Mediation

The importance of time and place in mediation

By AdvocateDaily.com Staff

Litigators could benefit from opening their minds to the possibility of early mediation and settlement, says Toronto mediator Eric Gossin.

Gossin, a mediator with Devry Smith Frank LLP, tells AdvocateDaily.com that the naturally cautious mindset of many lawyers often makes them unwilling to contemplate settlement without conducting a full and thorough assessment of their client’s case.

“The problem is the insecurity of lawyers who fear they will be leaving money on the table or paying too much by settling early,” he says. “There is also a misconception that there’s no point in trying to mediate because nobody would settle at such an early stage, but I see great benefit in earlier mediation in terms of cost reduction, certainty, and all the other advantages that flow from settlement. It is a matter of degree in many cases.

“I would urge counsel to assess whether a very early mediation might be useful to them in the circumstances of their case.”

Indeed, Ontario’s mandatory mediation regime may encourage a more conservative approach, according to Gossin. Under the Rules of Civil Procedure, mediation must occur before a civil case can be set down for trial in Superior Courts in Toronto, Ottawa or Windsor. But such sessions typically occur after the discovery process, rather than following the exchange of pleadings, which takes place at a much earlier stage.

“In medical malpractice cases, or others requiring very specialized reports, it might make sense to wait until you have more information,” he says. “But for most, I think all you need are the basics.”

That’s particularly true for mediations handled by a neutral party like Gossin, whose interest-based approach places less emphasis on the relative merits of each party’s case, allowing for an exploration of the non-legal issues at play.

For example, he was once called in to mediate a developing fight between business partners in the trucking industry over who was responsible for which costs associated with the use of a yard owned by one of the parties, only to discover that the pair had a contentious family history that was really driving proceedings.

“The quicker you get to the root of the problem, the quicker you can deal with it,” he says.

And the longer a case proceeds before arriving at mediation, the more complicated it is likely to become, says Gossin, explaining that the extra time gives parties a chance to become more invested in their positions — and not just ideologically.

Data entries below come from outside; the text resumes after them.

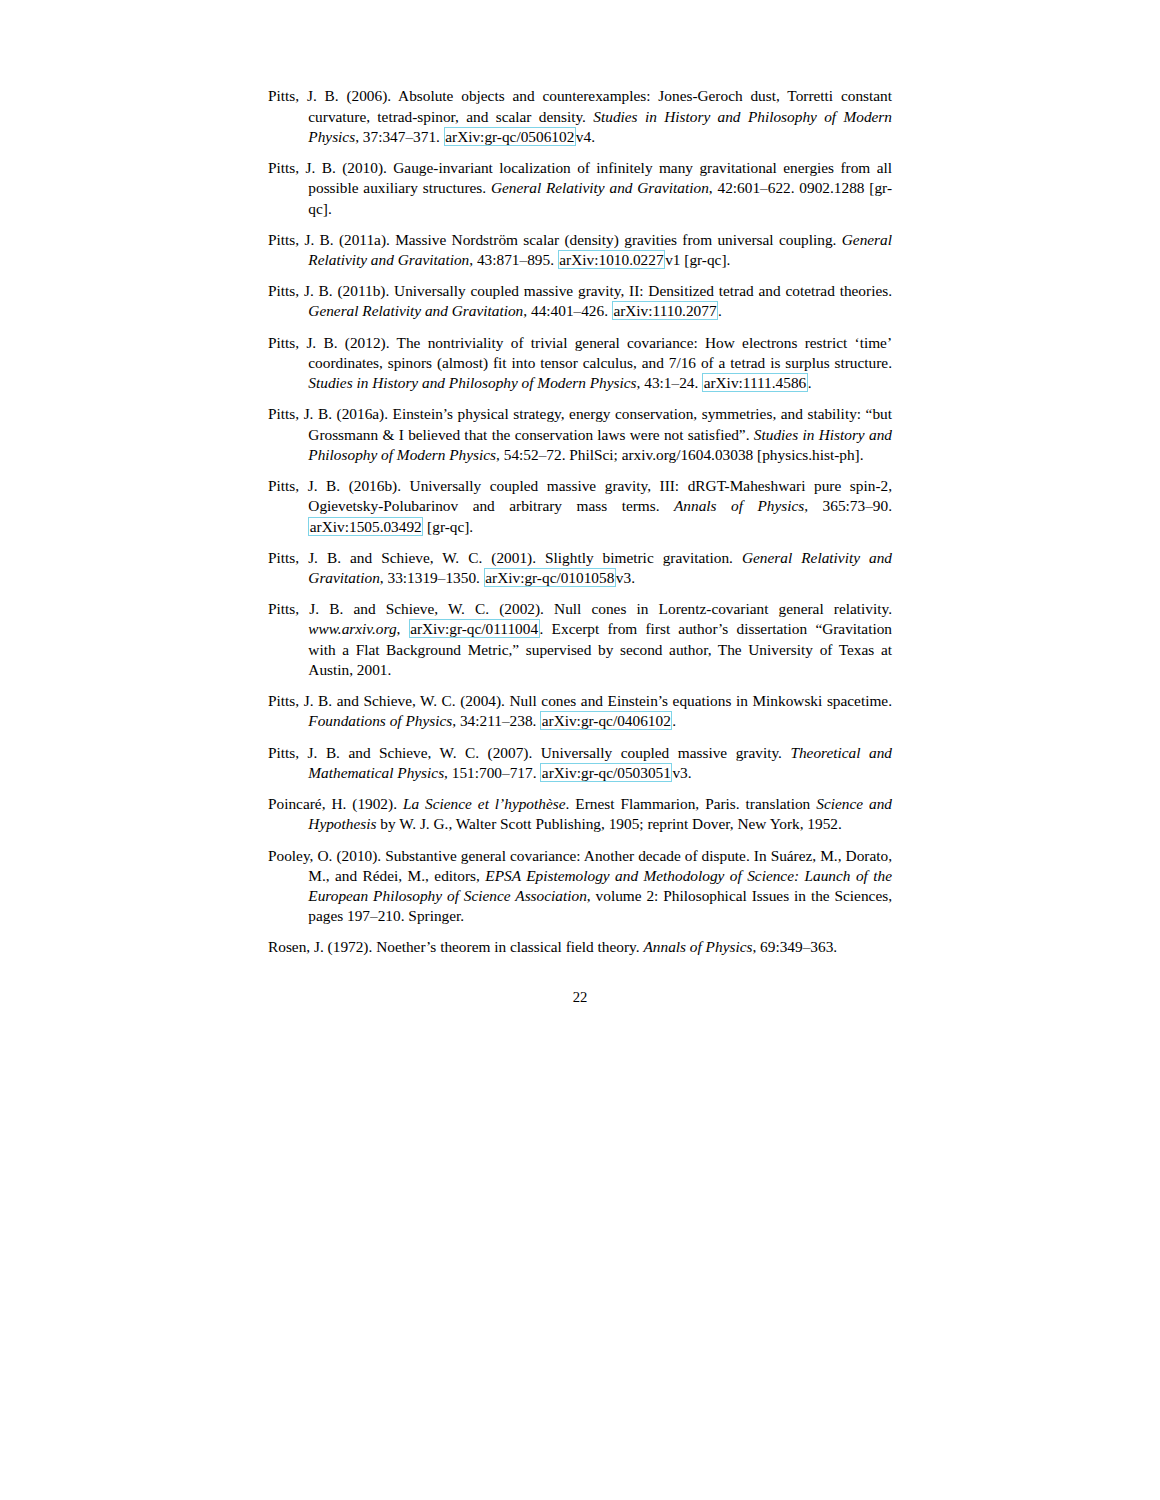Pitts, J. B. (2006). Absolute objects and counterexamples: Jones-Geroch dust, Torretti constant curvature, tetrad-spinor, and scalar density. Studies in History and Philosophy of Modern Physics, 37:347–371. arXiv:gr-qc/0506102v4.
Pitts, J. B. (2010). Gauge-invariant localization of infinitely many gravitational energies from all possible auxiliary structures. General Relativity and Gravitation, 42:601–622. 0902.1288 [gr-qc].
Pitts, J. B. (2011a). Massive Nordström scalar (density) gravities from universal coupling. General Relativity and Gravitation, 43:871–895. arXiv:1010.0227v1 [gr-qc].
Pitts, J. B. (2011b). Universally coupled massive gravity, II: Densitized tetrad and cotetrad theories. General Relativity and Gravitation, 44:401–426. arXiv:1110.2077.
Pitts, J. B. (2012). The nontriviality of trivial general covariance: How electrons restrict ‘time’ coordinates, spinors (almost) fit into tensor calculus, and 7/16 of a tetrad is surplus structure. Studies in History and Philosophy of Modern Physics, 43:1–24. arXiv:1111.4586.
Pitts, J. B. (2016a). Einstein’s physical strategy, energy conservation, symmetries, and stability: “but Grossmann & I believed that the conservation laws were not satisfied”. Studies in History and Philosophy of Modern Physics, 54:52–72. PhilSci; arxiv.org/1604.03038 [physics.hist-ph].
Pitts, J. B. (2016b). Universally coupled massive gravity, III: dRGT-Maheshwari pure spin-2, Ogievetsky-Polubarinov and arbitrary mass terms. Annals of Physics, 365:73–90. arXiv:1505.03492 [gr-qc].
Pitts, J. B. and Schieve, W. C. (2001). Slightly bimetric gravitation. General Relativity and Gravitation, 33:1319–1350. arXiv:gr-qc/0101058v3.
Pitts, J. B. and Schieve, W. C. (2002). Null cones in Lorentz-covariant general relativity. www.arxiv.org, arXiv:gr-qc/0111004. Excerpt from first author’s dissertation “Gravitation with a Flat Background Metric,” supervised by second author, The University of Texas at Austin, 2001.
Pitts, J. B. and Schieve, W. C. (2004). Null cones and Einstein’s equations in Minkowski spacetime. Foundations of Physics, 34:211–238. arXiv:gr-qc/0406102.
Pitts, J. B. and Schieve, W. C. (2007). Universally coupled massive gravity. Theoretical and Mathematical Physics, 151:700–717. arXiv:gr-qc/0503051v3.
Poincaré, H. (1902). La Science et l’hypothèse. Ernest Flammarion, Paris. translation Science and Hypothesis by W. J. G., Walter Scott Publishing, 1905; reprint Dover, New York, 1952.
Pooley, O. (2010). Substantive general covariance: Another decade of dispute. In Suárez, M., Dorato, M., and Rédei, M., editors, EPSA Epistemology and Methodology of Science: Launch of the European Philosophy of Science Association, volume 2: Philosophical Issues in the Sciences, pages 197–210. Springer.
Rosen, J. (1972). Noether’s theorem in classical field theory. Annals of Physics, 69:349–363.
22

“By the time they get to mediation with me, they’ve already spent a significant amount of money on legal fees, and all of a sudden, those costs become part of the problem,” he says. “The person suing wants to recover their costs as well as what they believe they’re owed, while the defendant doesn’t see why they should cover their own costs to avoid what they see as a meritless claim.”

Gossin says it’s not unusual for the legal fees in some cases to match the value of the settlement.

“I’d like to convince the litigation bar that in the vast majority of cases, there’s no reason to wait for mediation until discovery has occurred,” he says.